_RECORDS PROVIDED_

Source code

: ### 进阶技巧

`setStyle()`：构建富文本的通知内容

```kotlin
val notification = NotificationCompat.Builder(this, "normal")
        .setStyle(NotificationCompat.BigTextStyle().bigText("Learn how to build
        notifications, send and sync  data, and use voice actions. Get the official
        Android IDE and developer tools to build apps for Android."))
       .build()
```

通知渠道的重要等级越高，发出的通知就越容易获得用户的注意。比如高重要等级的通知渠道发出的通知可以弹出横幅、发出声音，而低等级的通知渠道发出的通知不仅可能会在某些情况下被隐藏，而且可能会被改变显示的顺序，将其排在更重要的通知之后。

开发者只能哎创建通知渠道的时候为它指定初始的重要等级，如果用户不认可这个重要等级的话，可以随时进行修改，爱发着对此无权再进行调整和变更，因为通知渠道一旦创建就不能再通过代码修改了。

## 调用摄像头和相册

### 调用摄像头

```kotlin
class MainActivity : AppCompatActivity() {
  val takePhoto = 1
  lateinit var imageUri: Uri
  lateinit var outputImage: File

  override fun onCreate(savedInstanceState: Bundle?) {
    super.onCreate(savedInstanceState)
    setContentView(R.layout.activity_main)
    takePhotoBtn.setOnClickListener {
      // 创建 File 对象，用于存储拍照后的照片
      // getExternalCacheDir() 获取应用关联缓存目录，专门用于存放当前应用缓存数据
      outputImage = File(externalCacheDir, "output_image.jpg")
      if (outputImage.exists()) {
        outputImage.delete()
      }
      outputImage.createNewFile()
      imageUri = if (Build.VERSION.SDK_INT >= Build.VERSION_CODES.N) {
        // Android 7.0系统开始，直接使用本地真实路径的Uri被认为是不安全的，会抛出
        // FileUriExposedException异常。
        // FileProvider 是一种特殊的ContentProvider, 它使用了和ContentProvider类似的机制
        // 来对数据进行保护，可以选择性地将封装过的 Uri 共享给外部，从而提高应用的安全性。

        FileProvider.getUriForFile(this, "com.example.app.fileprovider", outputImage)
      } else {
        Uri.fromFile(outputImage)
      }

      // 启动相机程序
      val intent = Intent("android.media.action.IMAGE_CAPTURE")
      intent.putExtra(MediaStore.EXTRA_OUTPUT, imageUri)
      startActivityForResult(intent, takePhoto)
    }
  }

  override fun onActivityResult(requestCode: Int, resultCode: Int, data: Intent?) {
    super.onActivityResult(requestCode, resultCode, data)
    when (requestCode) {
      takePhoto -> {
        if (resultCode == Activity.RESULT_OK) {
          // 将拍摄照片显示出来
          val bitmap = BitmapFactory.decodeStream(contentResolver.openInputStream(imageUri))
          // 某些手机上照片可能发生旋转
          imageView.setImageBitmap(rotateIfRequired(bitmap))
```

_WHAT NEEDS TO BE DONE_
Please write out the records above once more, exactly and completely.

_ANSWER FOR THIS EXERCISE_
Source code

: ### 进阶技巧

`setStyle()`：构建富文本的通知内容

```kotlin
val notification = NotificationCompat.Builder(this, "normal")
        .setStyle(NotificationCompat.BigTextStyle().bigText("Learn how to build
        notifications, send and sync  data, and use voice actions. Get the official
        Android IDE and developer tools to build apps for Android."))
       .build()
```

通知渠道的重要等级越高，发出的通知就越容易获得用户的注意。比如高重要等级的通知渠道发出的通知可以弹出横幅、发出声音，而低等级的通知渠道发出的通知不仅可能会在某些情况下被隐藏，而且可能会被改变显示的顺序，将其排在更重要的通知之后。

开发者只能哎创建通知渠道的时候为它指定初始的重要等级，如果用户不认可这个重要等级的话，可以随时进行修改，爱发着对此无权再进行调整和变更，因为通知渠道一旦创建就不能再通过代码修改了。

## 调用摄像头和相册

### 调用摄像头

```kotlin
class MainActivity : AppCompatActivity() {
  val takePhoto = 1
  lateinit var imageUri: Uri
  lateinit var outputImage: File

  override fun onCreate(savedInstanceState: Bundle?) {
    super.onCreate(savedInstanceState)
    setContentView(R.layout.activity_main)
    takePhotoBtn.setOnClickListener {
      // 创建 File 对象，用于存储拍照后的照片
      // getExternalCacheDir() 获取应用关联缓存目录，专门用于存放当前应用缓存数据
      outputImage = File(externalCacheDir, "output_image.jpg")
      if (outputImage.exists()) {
        outputImage.delete()
      }
      outputImage.createNewFile()
      imageUri = if (Build.VERSION.SDK_INT >= Build.VERSION_CODES.N) {
        // Android 7.0系统开始，直接使用本地真实路径的Uri被认为是不安全的，会抛出
        // FileUriExposedException异常。
        // FileProvider 是一种特殊的ContentProvider, 它使用了和ContentProvider类似的机制
        // 来对数据进行保护，可以选择性地将封装过的 Uri 共享给外部，从而提高应用的安全性。

        FileProvider.getUriForFile(this, "com.example.app.fileprovider", outputImage)
      } else {
        Uri.fromFile(outputImage)
      }

      // 启动相机程序
      val intent = Intent("android.media.action.IMAGE_CAPTURE")
      intent.putExtra(MediaStore.EXTRA_OUTPUT, imageUri)
      startActivityForResult(intent, takePhoto)
    }
  }

  override fun onActivityResult(requestCode: Int, resultCode: Int, data: Intent?) {
    super.onActivityResult(requestCode, resultCode, data)
    when (requestCode) {
      takePhoto -> {
        if (resultCode == Activity.RESULT_OK) {
          // 将拍摄照片显示出来
          val bitmap = BitmapFactory.decodeStream(contentResolver.openInputStream(imageUri))
          // 某些手机上照片可能发生旋转
          imageView.setImageBitmap(rotateIfRequired(bitmap))
```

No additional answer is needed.